The Knights’ poll of a broad sample of Americans in March this year showed that 57% of U.S. citizens were eagerly wanting to hear Benedict XVI discuss “the short sightedness of personal greed and selfishness” that is thought to be the main cause of the current crisis. A further 55% wanted to hear him explain how a society can be built “where spiritual values play an important role.”
Also interesting is that an earlier survey carried out by the Knights in February showed widespread public discontent with business ethics: 76% of Americans polled believed that corporate America’s moral compass is pointed in the wrong direction, and 90% of respondents, and 90% of executives, see career advancement and personal gain as primary factors that corporate executives take into account when making business decisions. Moreover, nearly two-thirds believed that religious beliefs should significantly influence executive’s business decisions, and over two-thirds of executives agree.
The encyclical, which Benedict XVI signed Monday, the solemnity of Sts. Peter and Paul, comes just days after the financier Bernard Madoff was sentenced to 150 years in jail for defrauding thousands of investors of billions of dollars. It will also appear on the eve of the Group of Eight summit of world leaders in Italy, July 8-10.
“What our poll shows is that the American public sees something very seriously wrong and sees ethics as part of the solution,” says Carl Anderson, supreme knight of the Knights of Columbus. “Since the country is overwhelmingly Christian in the sense that most Americans are baptized Christians, and one out of four are Catholic, the view of the Pope on these matters is going to be very important in the United States.”
Anderson, who was visiting Rome this week, believes that the Pope is one of the few world figures who can speak out on these ethical questions with authenticity, and do so without favoring either the political left or right. “We have to give Benedict XVI his own space and not try to claim it from one side,” says Anderson, who is urging the public to read the encyclical with an open mind. “I think a Christian ought to approach an encyclical from a standpoint of how am I going to be changed, not whether or not it affirms a position on something.”
And although he predicts the Holy Father will underline the necessity of an ethical foundation to sustaining the free market system, he does not expect the Pope to enter into technical aspects or specific policy. “What he’s going to say is that a Christian, if he understands his two commandments of love of God and love of neighbor, can no longer ask Cain’s question: Am I my brother’s keeper? He understands he has a responsibility to his brother and understands who his brother is. Benedict has said time and again: We’re part of a human family, therefore we need to have a certain solidarity. […] If you have that general ethical disposition, you’re going to make decisions in a context that are going to be far better than if you don’t.”
The supreme knight, who was once a special assistant to Ronald Reagan, is surprised that despite more than 90% of Americans believing there is a kind of unethical foundation to the current crisis, “nobody wants to talk about it,” thereby leaving a vacuum which the government is presently filling. It’s therefore time, he says, for corporate leaders to “fess up to some ethical responsibility.”
Not only would that “resonate very well” with the American public, he believes, but it would also help preserve the sustainability of the free market which is currently in “real jeopardy.”
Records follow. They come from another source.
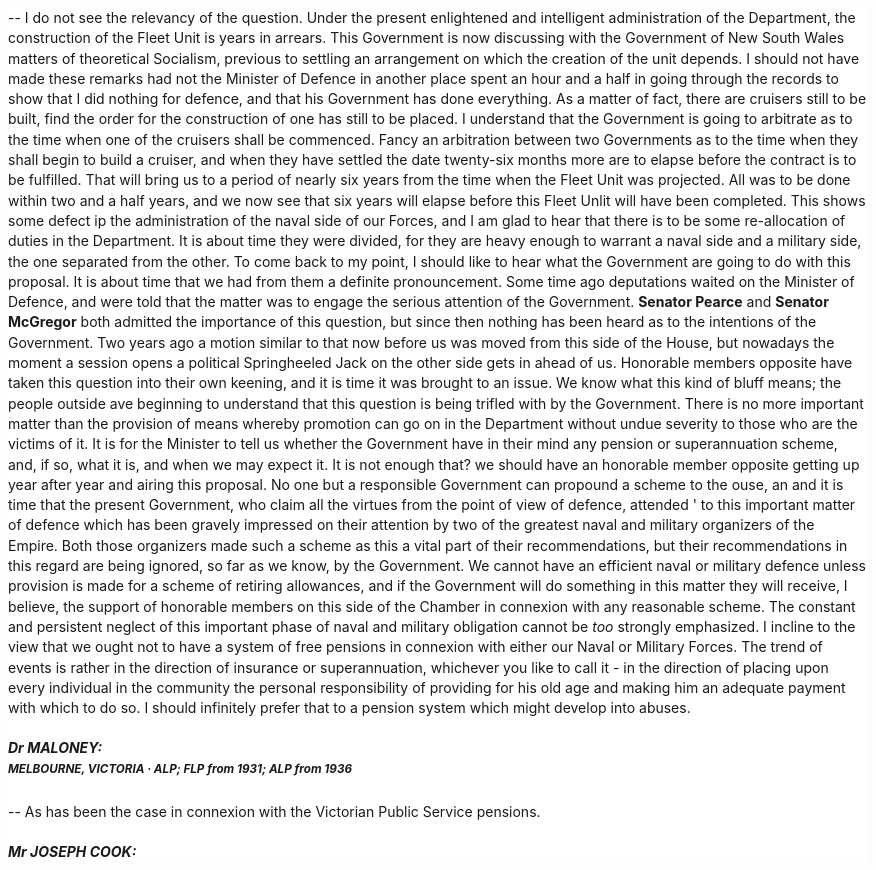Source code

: --  I do not see the relevancy of the question. Under the present enlightened and intelligent administration of the Department, the construction of the Fleet Unit is years in arrears. This Government is now discussing with the Government of New South Wales matters of theoretical Socialism, previous to settling an arrangement on which the creation of the unit depends. I should not have made these remarks had not the Minister of Defence in another place spent an hour and a half in going through the records to show that I did nothing for defence, and that his Government has done everything. As a matter of fact, there are cruisers still to be built, find the order for the construction of one has still to be placed. I understand that the Government is going to arbitrate as to the time when one of the cruisers shall be commenced. Fancy an arbitration between two Governments as to the time when they shall begin to build a cruiser, and when they have settled the date twenty-six months more are to elapse before the contract is to be fulfilled. That will bring us to a period of nearly six years from the time when the Fleet Unit was projected. All was to be done within two and a half years, and we now see that six years will elapse before this Fleet Unlit will have been completed. This shows some defect ip the administration of the naval side of our Forces, and I am glad to hear that there is to be some re-allocation of duties in the Department. It is about time they were divided, for they are heavy enough to warrant a naval side and a military side, the one separated from the other. To come back to my point, I should like to hear what the Government are going to do with this proposal. It is about time that we had from them a definite pronouncement. Some time ago deputations waited on the Minister of Defence, and were told that the matter was to engage the serious attention of the Government.  **Senator Pearce**  and  **Senator McGregor**  both admitted the importance of this question, but since then nothing has been heard as to the intentions of the Government. Two years ago a motion similar to that now before us was moved from this side of the House, but nowadays the moment a session opens a political Springheeled Jack on the other side gets in ahead of us. Honorable members opposite have taken this question into their own keening, and it is time it was brought to an issue. We know what this kind of bluff means; the people outside ave beginning to understand that this question is being trifled with by the Government. There is no more important matter than the provision of means whereby promotion can go on in the Department without undue severity to those who are the victims of it. It is for the Minister to tell us whether the Government have in their mind any pension or superannuation scheme, and, if so, what it is, and when we may expect it. It is not enough that? we should have an honorable member opposite getting up year after year and airing this proposal. No one but a responsible Government can propound a scheme to the ouse, an and it is time that the present Government, who claim all the virtues from the point of view of defence, attended ' to this important matter of defence which has been gravely impressed on their attention by two of the greatest naval and military organizers of the Empire. Both those organizers made such a scheme as this a vital part of their recommendations, but their recommendations in this regard are being ignored, so far as we know, by the Government. We cannot have an efficient naval or military defence unless provision is made for a scheme of retiring allowances, and if the Government will do something in this matter they will receive, I believe, the support of honorable members on this side of the Chamber in connexion with any reasonable scheme. The constant and persistent neglect of this important phase  of  naval and military obligation cannot be  *too*  strongly emphasized. I incline to the view that we ought not to have a system  of free  pensions in connexion with either our Naval or Military Forces. The trend of events is rather in the direction of insurance  or  superannuation, whichever you like  to  call it - in the direction of placing upon every individual in the community the personal responsibility of providing for his old age and making him an adequate payment with which to do so. I should infinitely prefer that to a pension system which might develop into abuses. 

##### Dr MALONEY:<br><small class="text-muted">MELBOURNE, VICTORIA &middot; ALP; FLP from 1931; ALP from 1936</small>

--  As has been the case in connexion with the Victorian Public Service pensions. 

##### Mr JOSEPH COOK:
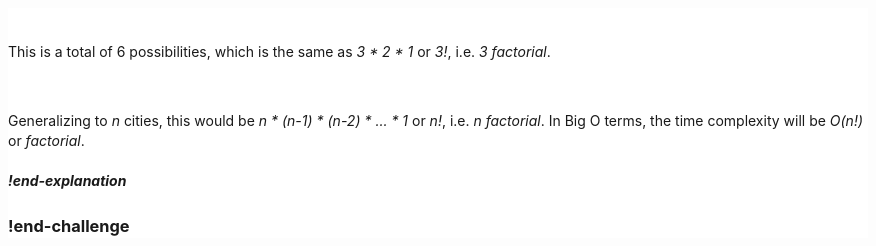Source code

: <br />

This is a total of 6 possibilities, which is the same as _3 * 2 * 1_ or _3!_, i.e. _3 factorial_.

<br />

Generalizing to _n_ cities, this would be _n * (n-1) * (n-2) * ... * 1_ or _n!_, i.e. _n factorial_. In Big O terms, the time complexity will be _O(n!)_ or _factorial_.

##### !end-explanation
### !end-challenge

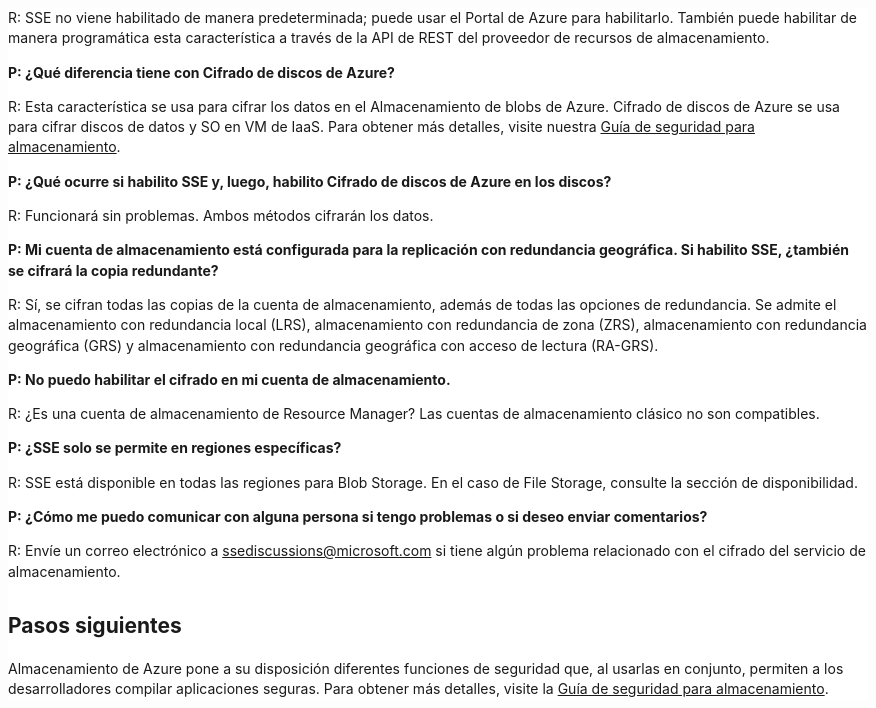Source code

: R: SSE no viene habilitado de manera predeterminada; puede usar el Portal de Azure para habilitarlo. También puede habilitar de manera programática esta característica a través de la API de REST del proveedor de recursos de almacenamiento.

**P: ¿Qué diferencia tiene con Cifrado de discos de Azure?**

R: Esta característica se usa para cifrar los datos en el Almacenamiento de blobs de Azure. Cifrado de discos de Azure se usa para cifrar discos de datos y SO en VM de IaaS. Para obtener más detalles, visite nuestra [Guía de seguridad para almacenamiento](storage-security-guide.md).

**P: ¿Qué ocurre si habilito SSE y, luego, habilito Cifrado de discos de Azure en los discos?**

R: Funcionará sin problemas. Ambos métodos cifrarán los datos.

**P: Mi cuenta de almacenamiento está configurada para la replicación con redundancia geográfica. Si habilito SSE, ¿también se cifrará la copia redundante?**

R: Sí, se cifran todas las copias de la cuenta de almacenamiento, además de todas las opciones de redundancia. Se admite el almacenamiento con redundancia local (LRS), almacenamiento con redundancia de zona (ZRS), almacenamiento con redundancia geográfica (GRS) y almacenamiento con redundancia geográfica con acceso de lectura (RA-GRS).

**P: No puedo habilitar el cifrado en mi cuenta de almacenamiento.**

R: ¿Es una cuenta de almacenamiento de Resource Manager? Las cuentas de almacenamiento clásico no son compatibles. 

**P: ¿SSE solo se permite en regiones específicas?**

R: SSE está disponible en todas las regiones para Blob Storage. En el caso de File Storage, consulte la sección de disponibilidad. 

**P: ¿Cómo me puedo comunicar con alguna persona si tengo problemas o si deseo enviar comentarios?**

R: Envíe un correo electrónico a [ssediscussions@microsoft.com](mailto:ssediscussions@microsoft.com) si tiene algún problema relacionado con el cifrado del servicio de almacenamiento.

## <a name="next-steps"></a>Pasos siguientes
Almacenamiento de Azure pone a su disposición diferentes funciones de seguridad que, al usarlas en conjunto, permiten a los desarrolladores compilar aplicaciones seguras. Para obtener más detalles, visite la [Guía de seguridad para almacenamiento](storage-security-guide.md).


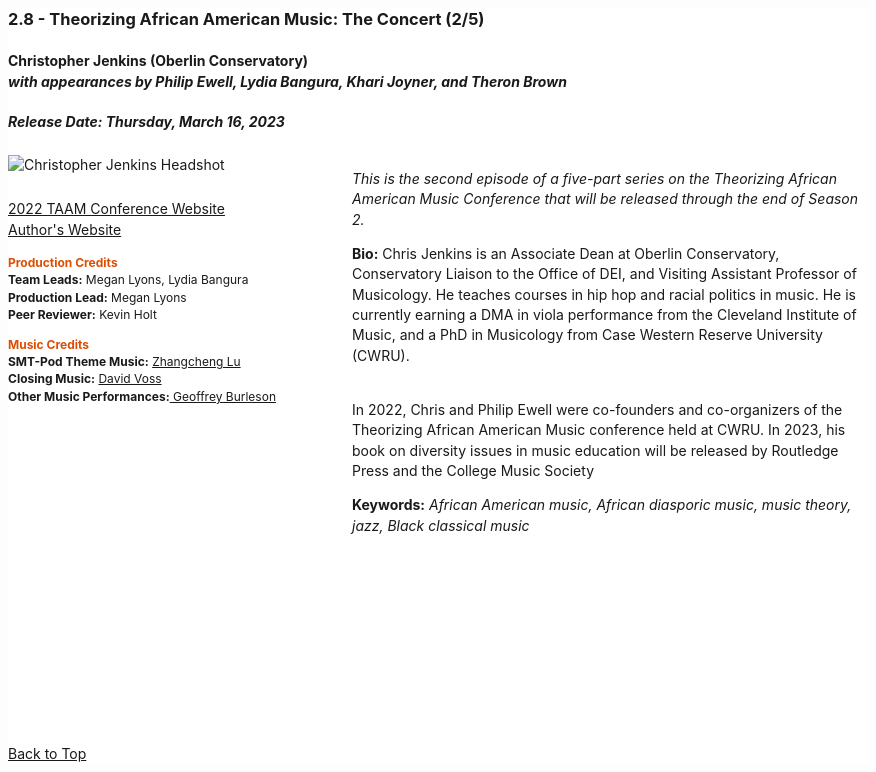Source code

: <div class="supplement" id="e2.8">
<h3 class="supplement-title">2.8 - Theorizing African American Music: The Concert (2/5)</h3>
<h4>Christopher Jenkins (Oberlin Conservatory)<br/><em>with appearances by Philip Ewell, Lydia Bangura, Khari Joyner, and Theron Brown</em></h4>
<h5>Release Date: Thursday, March 16, 2023</h5>
<div class="floatsupps">
<div style="float:left; width: 40%;">
<img class="biopic" alt="Christopher Jenkins Headshot" src="../supplements/season02/S02Ep08jenkins.jpg">

<p style="clear:both; padding-top: 10px;"><a href="https://case.edu/artsci/music/taam-conf-06.16-18.2022" target="_blank">2022 TAAM Conference Website</a><br/>
<a href="https://www.oberlin.edu/chris-jenkins" target="_blank">Author's Website</a></p>

<p style="font-size: 12px;">
<span style="color:#de4d00;"><strong>Production Credits</strong></span><br/>
<strong>Team Leads:</strong> Megan Lyons, Lydia Bangura<br/>
<strong>Production Lead:</strong> Megan Lyons<br/>
<strong>Peer Reviewer:</strong> Kevin Holt</p>

<p style="font-size: 12px;">
<span style="color:#de4d00;"><strong>Music Credits</strong></span><br/>
<strong>SMT-Pod Theme Music:</strong> <a href="/music#lu">Zhangcheng Lu</a><br/>
<strong>Closing Music:</strong> <a href="/music#voss">David Voss</a><br/>
<strong>Other Music Performances:</strong><a href="/music/season02#burleson"> Geoffrey Burleson</a></p>

</div>
<div style="float:right; width: 60%;">
<p><em>This is the second episode of a five-part series on the Theorizing African American Music Conference that will be released through the end of Season 2.</em></p>

<p><strong>Bio:</strong> Chris Jenkins is an Associate Dean at Oberlin Conservatory, Conservatory Liaison to the Office of DEI, and Visiting Assistant Professor of Musicology. He teaches courses in hip hop and racial politics in music. He is currently earning a DMA in viola performance from the Cleveland Institute of Music, and a PhD in Musicology from Case Western Reserve University (CWRU).<br/><br/>

In 2022, Chris and Philip Ewell were co-founders and co-organizers of the Theorizing African American Music conference held at CWRU. In 2023, his book on diversity issues in music education will be released by Routledge Press and the College Music Society
</p>

<p><strong>Keywords:</strong> <em>African American music, African diasporic music, music theory, jazz, Black classical music</em></p>
</div>

<div style="width: 100%; height: 180px; margin-top: 10px; margin-bottom: 10px; border-radius: 6px; overflow:hidden; clear:both;"><iframe style="width: 100%; height: 180px;" frameborder="no" scrolling="no" seamless src="https://player.captivate.fm/episode/7cd7f02c-74f9-49bd-aa4f-7214c6f64cbe"></iframe></div>
</div>

<a class="to-top" href="#top">Back to Top</a>
</div>
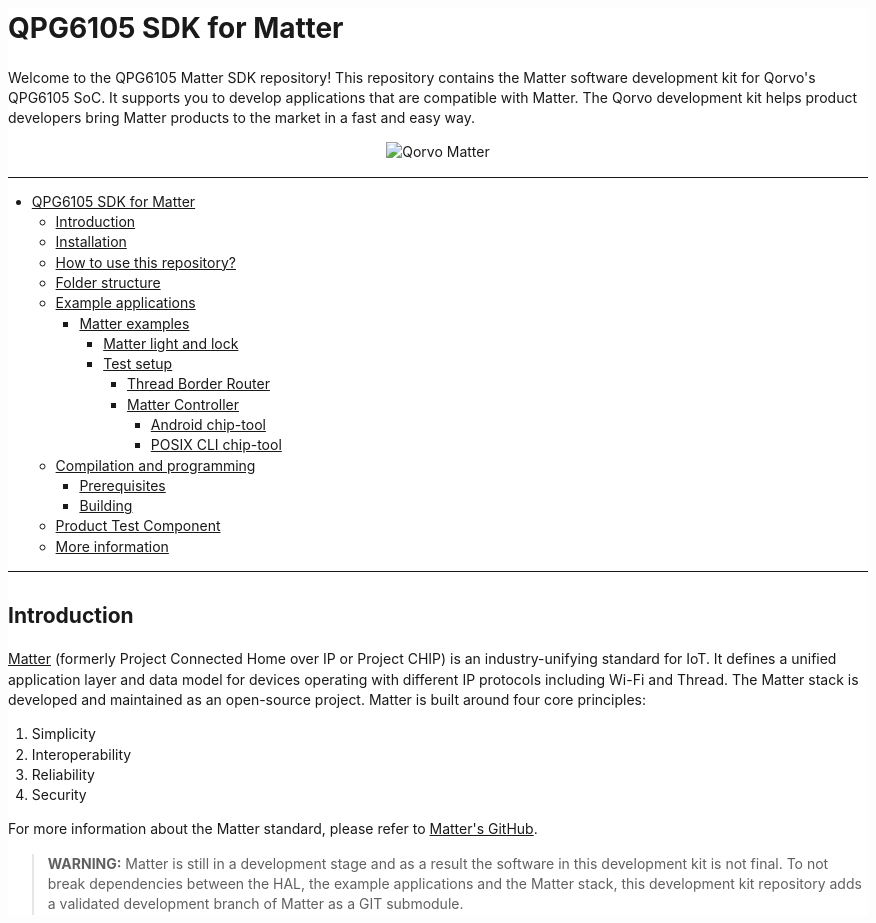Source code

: # QPG6105 SDK for Matter

Welcome to the QPG6105 Matter SDK repository! This repository contains the Matter software development kit for Qorvo's QPG6105 SoC. It supports you to develop applications that are compatible with Matter. The Qorvo development kit helps product developers bring Matter products to the market in a fast and easy way.

<div align="center">
  <img src="Documents/Images/qorvo_matter.png" alt="Qorvo Matter">
</div>

---

- [QPG6105 SDK for Matter](#qpg6105-sdk-for-matter)
    - [Introduction](#introduction)
    - [Installation](#installation)
    - [How to use this repository?](#how-to-use-this-repository)
    - [Folder structure](#folder-structure)
    - [Example applications](#example-applications)
        - [Matter examples](#matter-examples)
            - [Matter light and lock](#matter-light-and-lock)
            - [Test setup](#test-setup)
                - [Thread Border Router](#thread-border-router)
                - [Matter Controller](#matter-controller)
                    - [Android chip-tool](#android-chip-tool)
                    - [POSIX CLI chip-tool](#posix-cli-chip-tool)
    - [Compilation and programming](#compilation-and-programming)
        - [Prerequisites](#prerequisites)
        - [Building](#building)
    - [Product Test Component](#product-test-component)
    - [More information](#more-information)

---

## Introduction
[Matter](https://buildwithmatter.com/) (formerly Project Connected Home over IP or Project CHIP) is an industry-unifying standard for IoT. It defines a unified application layer and data model for devices operating with different IP protocols including Wi-Fi and Thread. The Matter stack is developed and maintained as an open-source project. Matter is built around four core principles:
<ol>
    <li> Simplicity </li>
    <li> Interoperability </li>
    <li> Reliability </li>
    <li> Security </li>
</ol>

For more information about the Matter standard, please refer to [Matter's GitHub](https://github.com/Qorvo/connectedhomeip/tree/v0.9.7.1).

> **WARNING:** Matter is still in a development stage and as a result the software in this development kit is not final.
> To not break dependencies between the HAL, the example applications and the Matter stack, this development kit
> repository adds a validated development branch of Matter as a GIT submodule.
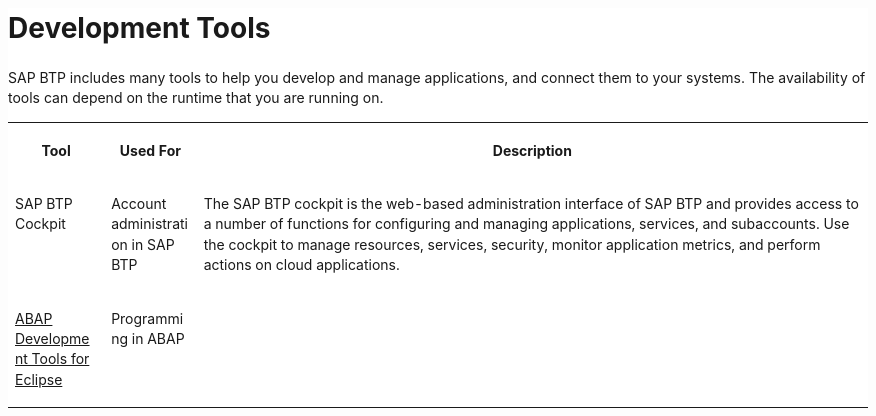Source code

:

# Development Tools

SAP BTP includes many tools to help you develop and manage applications, and connect them to your systems. The availability of tools can depend on the runtime that you are running on.


<table>
<tr>
<th valign="top">

Tool

</th>
<th valign="top">

Used For

</th>
<th valign="top">

Description

</th>
</tr>
<tr>
<td valign="top">

SAP BTP Cockpit

</td>
<td valign="top">

Account administration in SAP BTP

</td>
<td valign="top">

The SAP BTP cockpit is the web-based administration interface of SAP BTP and provides access to a number of functions for configuring and managing applications, services, and subaccounts. Use the cockpit to manage resources, services, security, monitor application metrics, and perform actions on cloud applications.

</td>
</tr>
<tr>
<td valign="top">

[ABAP Development Tools for Eclipse](https://help.sap.com/docs/sap-btp-abap-environment/abap-environment/eclipse-tool-for-abap-environment) 

</td>
<td valign="top">

Programming in ABAP

</td>
<td valign="top">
The Pope has already given clues about the content of the encyclical, saying the current global economic crisis proves that the rules and values that have dominated the economy in past years need to be re
placed by a concept that is “respectful of the needs and rights of the weakest.” He also took the opportunity at his weekly general audience July 1st to “stress the importance of ethical and moral values in politics.”
But this theme of establishing an ethical foundation is an idea the Holy Father has had for some time. In a prescient speech he gave in Rome in 1985, he said it is “becoming an increasingly obvious fact of economic history that the development of economic systems which concentrate on the common good depends on a determinate ethical system, which in turn can be born and sustained only by strong religious convictions.” Conversely, he warned, “it has also become obvious that the decline of such discipline can actually cause the laws of the market to collapse.”
“An economic policy that is ordered not only to the good of the group — indeed, not only to the common good of a determinate state — but to the common good of the family of man demands a maximum of ethical discipline and thus a maximum of religious strength,” he said.